V. Penelope Pelizzon
When Averill Curdy (whose brilliant Song & Error tops my list) was packing to travel by train across Zambia & Tanzania with me recently, the one book I burdened her with was Ryszard Kapuscinski’s The Shadow of the Sun. Based on Kapuscinski’s forty years of reportage in Africa, these are wry observations on the art of nation-building by a sympathetic outsider. (Kapuscinski also has a jaw-dropping bio: “He witnessed twenty-seven coups and revolutions and was sentenced to death four times.”) Just the book to have when your train is twelve hours late in New Kapiri Mposhi.

Every trip is consecrated to a book that’s always near my desk: Susan Brind Morrow’s The Names of Things. It’s an etymologist’s pillow book as much as a writer’s coming-of-age in Egypt. Joining it in the last two months is Elias Canetti’s Voices of Marrakech, one of the best evocations of the pleasures and panics evoked by camels, souks, labyrinths.

Poetry I’ve enjoyed lately includes Durs Grünbein’s Ashes for Breakfast, Alice Oswald’s Dart, Don Paterson’s The White Lie, Roy Fisher’s Selected Poems, and Marianne Moore’s Complete Poems.

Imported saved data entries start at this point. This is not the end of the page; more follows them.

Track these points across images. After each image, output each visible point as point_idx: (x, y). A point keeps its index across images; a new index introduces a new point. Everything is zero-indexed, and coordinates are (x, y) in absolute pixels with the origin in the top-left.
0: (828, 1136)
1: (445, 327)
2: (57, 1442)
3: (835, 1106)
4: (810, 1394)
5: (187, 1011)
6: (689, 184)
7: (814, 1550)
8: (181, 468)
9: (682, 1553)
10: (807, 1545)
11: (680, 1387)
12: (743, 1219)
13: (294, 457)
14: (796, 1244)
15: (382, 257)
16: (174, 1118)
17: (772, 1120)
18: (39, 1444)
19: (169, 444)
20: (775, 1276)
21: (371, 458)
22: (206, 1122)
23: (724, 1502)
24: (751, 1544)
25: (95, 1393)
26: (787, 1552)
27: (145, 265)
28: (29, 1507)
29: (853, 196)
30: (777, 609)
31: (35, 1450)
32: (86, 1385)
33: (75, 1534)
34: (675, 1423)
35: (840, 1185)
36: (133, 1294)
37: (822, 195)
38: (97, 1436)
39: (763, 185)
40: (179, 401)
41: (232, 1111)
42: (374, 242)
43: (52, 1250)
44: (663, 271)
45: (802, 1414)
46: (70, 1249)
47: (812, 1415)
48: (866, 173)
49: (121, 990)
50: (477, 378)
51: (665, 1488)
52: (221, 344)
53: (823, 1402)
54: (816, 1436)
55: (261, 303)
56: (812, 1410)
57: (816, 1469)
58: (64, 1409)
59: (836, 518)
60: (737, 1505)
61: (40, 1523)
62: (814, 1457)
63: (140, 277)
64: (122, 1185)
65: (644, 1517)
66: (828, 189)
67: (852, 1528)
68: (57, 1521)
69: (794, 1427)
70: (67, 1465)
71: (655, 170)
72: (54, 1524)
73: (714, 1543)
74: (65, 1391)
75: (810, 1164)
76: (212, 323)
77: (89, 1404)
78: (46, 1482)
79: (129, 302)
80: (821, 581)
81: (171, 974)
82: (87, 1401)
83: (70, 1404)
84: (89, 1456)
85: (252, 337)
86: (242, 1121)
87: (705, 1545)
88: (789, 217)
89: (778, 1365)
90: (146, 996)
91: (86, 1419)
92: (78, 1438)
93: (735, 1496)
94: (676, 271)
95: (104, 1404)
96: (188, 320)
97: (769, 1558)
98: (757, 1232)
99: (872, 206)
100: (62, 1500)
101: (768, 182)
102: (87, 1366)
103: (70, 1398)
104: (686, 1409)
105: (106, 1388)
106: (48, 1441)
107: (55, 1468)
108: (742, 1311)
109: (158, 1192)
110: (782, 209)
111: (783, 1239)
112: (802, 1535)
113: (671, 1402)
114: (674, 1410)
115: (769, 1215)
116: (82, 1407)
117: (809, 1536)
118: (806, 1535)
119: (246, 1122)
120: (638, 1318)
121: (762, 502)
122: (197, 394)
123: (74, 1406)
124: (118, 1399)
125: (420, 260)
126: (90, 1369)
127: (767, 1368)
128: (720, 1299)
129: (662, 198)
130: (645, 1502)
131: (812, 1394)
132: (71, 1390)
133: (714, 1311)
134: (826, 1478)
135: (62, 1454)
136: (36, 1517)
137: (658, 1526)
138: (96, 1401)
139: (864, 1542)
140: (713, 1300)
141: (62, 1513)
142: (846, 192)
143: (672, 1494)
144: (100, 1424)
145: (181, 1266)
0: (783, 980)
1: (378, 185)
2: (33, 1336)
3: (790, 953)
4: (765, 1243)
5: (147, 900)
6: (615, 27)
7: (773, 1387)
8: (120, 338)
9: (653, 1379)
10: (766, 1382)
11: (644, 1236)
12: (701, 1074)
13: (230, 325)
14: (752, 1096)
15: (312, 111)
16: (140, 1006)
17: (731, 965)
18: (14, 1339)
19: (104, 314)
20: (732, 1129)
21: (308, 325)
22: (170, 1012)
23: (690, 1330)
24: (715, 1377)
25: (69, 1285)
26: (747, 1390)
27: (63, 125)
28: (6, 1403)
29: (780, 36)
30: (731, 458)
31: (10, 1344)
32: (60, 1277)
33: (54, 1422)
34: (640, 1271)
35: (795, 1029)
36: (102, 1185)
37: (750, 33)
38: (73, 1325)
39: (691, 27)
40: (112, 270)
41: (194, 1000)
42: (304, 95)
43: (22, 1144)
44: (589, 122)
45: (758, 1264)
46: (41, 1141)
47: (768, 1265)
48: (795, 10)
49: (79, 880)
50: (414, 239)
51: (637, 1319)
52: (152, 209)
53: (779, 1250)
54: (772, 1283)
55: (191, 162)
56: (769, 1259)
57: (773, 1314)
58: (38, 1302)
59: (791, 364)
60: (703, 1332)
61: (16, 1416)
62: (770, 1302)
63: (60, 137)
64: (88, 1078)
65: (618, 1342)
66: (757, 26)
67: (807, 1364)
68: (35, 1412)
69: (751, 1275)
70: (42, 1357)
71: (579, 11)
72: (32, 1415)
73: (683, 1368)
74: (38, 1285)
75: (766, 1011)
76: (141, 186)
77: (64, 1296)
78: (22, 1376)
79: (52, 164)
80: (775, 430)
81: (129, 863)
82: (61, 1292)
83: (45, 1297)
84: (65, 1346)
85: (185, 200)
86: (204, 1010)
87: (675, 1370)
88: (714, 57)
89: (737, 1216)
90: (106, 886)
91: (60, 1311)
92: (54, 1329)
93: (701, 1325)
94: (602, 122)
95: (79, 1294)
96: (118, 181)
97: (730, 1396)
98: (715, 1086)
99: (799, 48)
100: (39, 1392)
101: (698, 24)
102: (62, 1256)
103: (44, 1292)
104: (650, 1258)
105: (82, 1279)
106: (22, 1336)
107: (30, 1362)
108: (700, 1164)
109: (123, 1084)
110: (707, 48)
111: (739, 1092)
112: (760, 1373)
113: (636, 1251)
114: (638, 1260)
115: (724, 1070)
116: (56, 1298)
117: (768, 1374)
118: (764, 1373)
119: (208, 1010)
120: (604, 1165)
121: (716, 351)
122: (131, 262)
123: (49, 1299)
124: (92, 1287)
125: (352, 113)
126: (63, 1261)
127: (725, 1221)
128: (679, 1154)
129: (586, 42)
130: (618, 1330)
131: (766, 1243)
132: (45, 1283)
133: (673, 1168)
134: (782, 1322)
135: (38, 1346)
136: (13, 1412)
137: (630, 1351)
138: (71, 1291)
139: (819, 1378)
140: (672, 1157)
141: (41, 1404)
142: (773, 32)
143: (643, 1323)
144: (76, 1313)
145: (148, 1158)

Generally I’d rather poke hot pins in my eyes than read online, but there are exceptions. International Crisis Group does some of the smartest reporting on global conflict. After that, I cheer up by reading Another Africa’s coverage of arts & culture.

Derek Sheffield
I read “Inspiration” by Hailey Leithauser recently on Poetry Daily. Another sonic rollick from one of my new favorite poets. Her first book, Swoop, is forthcoming this October from Graywolf.

The Height in Between by Timothy Houghton. Subtle music and a mastery of the couplet form. Poems that add a base note to my day every time I come back to them.

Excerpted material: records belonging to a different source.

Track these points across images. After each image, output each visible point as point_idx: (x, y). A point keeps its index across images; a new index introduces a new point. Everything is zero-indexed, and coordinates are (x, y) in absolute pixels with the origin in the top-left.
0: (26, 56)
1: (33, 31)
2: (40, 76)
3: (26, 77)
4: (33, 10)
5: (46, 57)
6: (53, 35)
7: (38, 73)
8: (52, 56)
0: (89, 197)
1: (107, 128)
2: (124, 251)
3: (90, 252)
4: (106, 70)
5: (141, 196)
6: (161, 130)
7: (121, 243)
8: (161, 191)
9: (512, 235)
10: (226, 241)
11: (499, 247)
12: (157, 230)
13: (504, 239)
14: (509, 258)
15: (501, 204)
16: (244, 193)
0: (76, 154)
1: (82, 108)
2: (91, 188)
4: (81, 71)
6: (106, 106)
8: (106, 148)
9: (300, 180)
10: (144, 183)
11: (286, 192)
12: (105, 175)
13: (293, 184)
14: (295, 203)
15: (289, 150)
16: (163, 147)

Notes from Disappearing Lake: The River Journals of Robert Sund, edited by Glenn Hughes and Tim McNulty. Sund is one of Roethke’s lesser-known students. Haiku-like poems full of the muck and grace of the Puget Sound.

A Wreath of Down and Drops of Blood by Allen Braden. A James Wright, Richard Hugo, Andrew Wyeth smoothie. These lyric poems of rural life, especially farm work, find beauty in surprising places.

The Spell of the Sensuous: Perception and Language in a More-Than-Human World by David Abram. Just re-read this. The writing bogs here and there, but the ideas are “lovely, dark and deep.”

Search for a Velvet-Lined Cape by Marjorie Manwaring. “Rejection Letter from Gertrude Stein,” one of the poems in this book, typifies the wit and surprise of this poet.

In the Kingdom of the Ditch by Todd Davis. Thanks to Chris Dombroski and Orion, I got to read this one before its release. Striking meditative poems evoking our relationships with each other and the other creatures of this planet.

Sympathetic Magic by Amy Fleury. A tough and beautiful poet. Here’s a taste: “Like a dowsing rod, you lean toward / whatever is coming to you, the waters / of loving, the sump of loss. Lean in.”

A.E. Stallings
Most poets could do with a greater allowance of prose in our diets, to paraphrase Jane Austen. Here are three novels I enjoyed this year:

The Financial Lives of the Poets by Jess Walter. I bought this in an airport bookstore based on the title and retro cover. A novel of verse (one chapter is a haiku) and reversals, a satire on the financial madness of our times, this book is wonderful all round, by turns laugh-out-loud funny, sharp-witted, and moving.

Sister Carrie, Theodore Dreiser. Shockingly topical in our time of Robber Barons. The rise of a financially independent woman (an artist at that) charted against her lover’s decline has a modern edginess, coming as it does without judgment or comeuppance. And is this the first depiction of a mid-life crisis in literature? (Has someone made it into an opera? It would make a great opera.)

Fugitive Pieces by Anne Michaels. A 95-year old friend gave me this novel, one of her favorites. I was worried I would find it depressing—but it is rather a hymn to how art can be a stay against despair. Much of it involves the recent tragic history of Greece—Occupation, famine, Civil War, dictatorship.